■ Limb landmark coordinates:
-- -- --

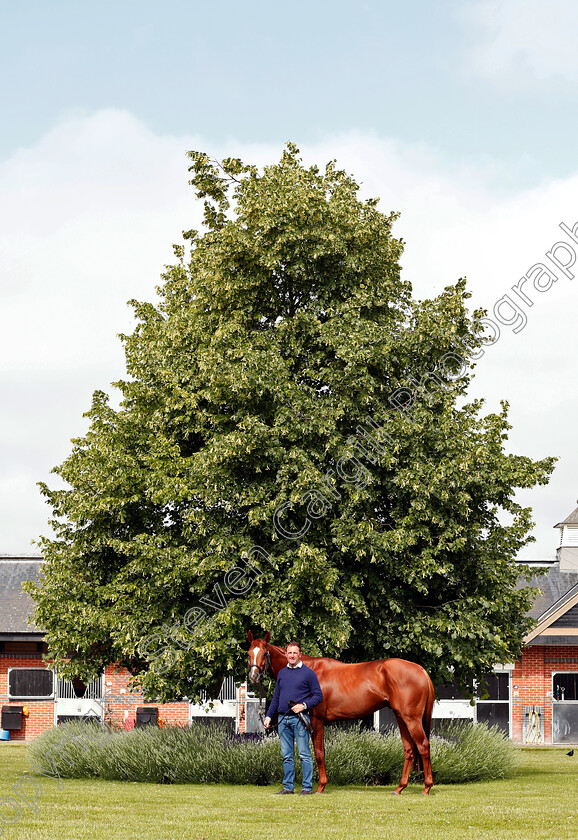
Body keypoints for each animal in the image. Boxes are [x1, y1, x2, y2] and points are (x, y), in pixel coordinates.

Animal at [248, 632, 432, 796]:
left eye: (264, 653)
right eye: (249, 653)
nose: (253, 676)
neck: (310, 669)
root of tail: (421, 670)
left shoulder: (316, 720)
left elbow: (319, 753)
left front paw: (321, 787)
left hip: (412, 719)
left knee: (423, 746)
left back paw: (426, 787)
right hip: (401, 718)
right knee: (409, 749)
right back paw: (399, 788)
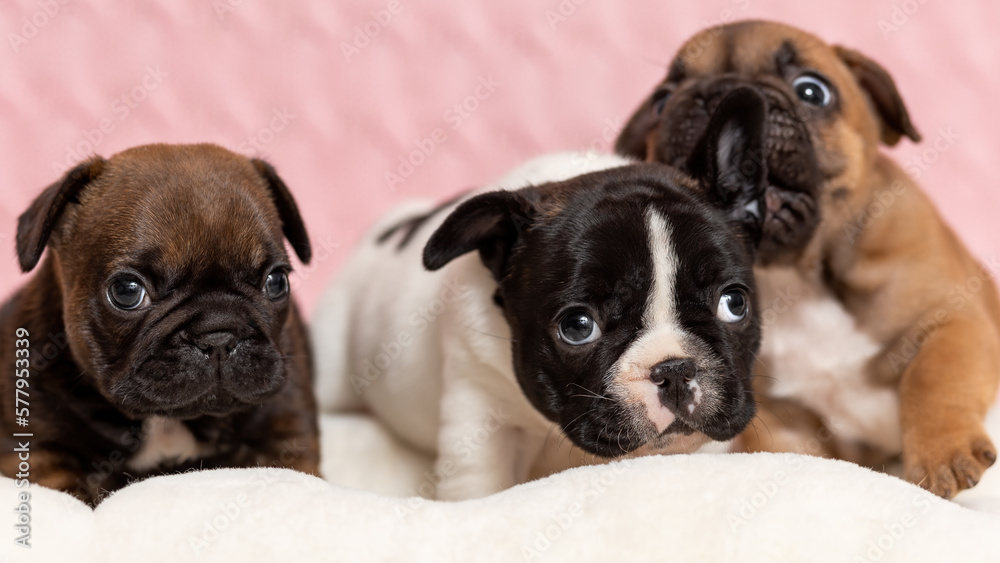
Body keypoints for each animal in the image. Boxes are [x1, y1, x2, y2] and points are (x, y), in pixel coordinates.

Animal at [616, 19, 1000, 500]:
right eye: (662, 101)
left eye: (813, 91)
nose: (723, 95)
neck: (799, 274)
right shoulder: (787, 413)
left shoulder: (951, 321)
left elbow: (934, 377)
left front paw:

-- -- --

Exactly the lines from the one holding "neck: (799, 274)" through the end of the data are to be repeated, with both ends included.

■ YOUR RESPONSE:
neck: (799, 274)
right shoulder: (787, 413)
left shoulder: (951, 321)
left elbow: (934, 377)
left front paw:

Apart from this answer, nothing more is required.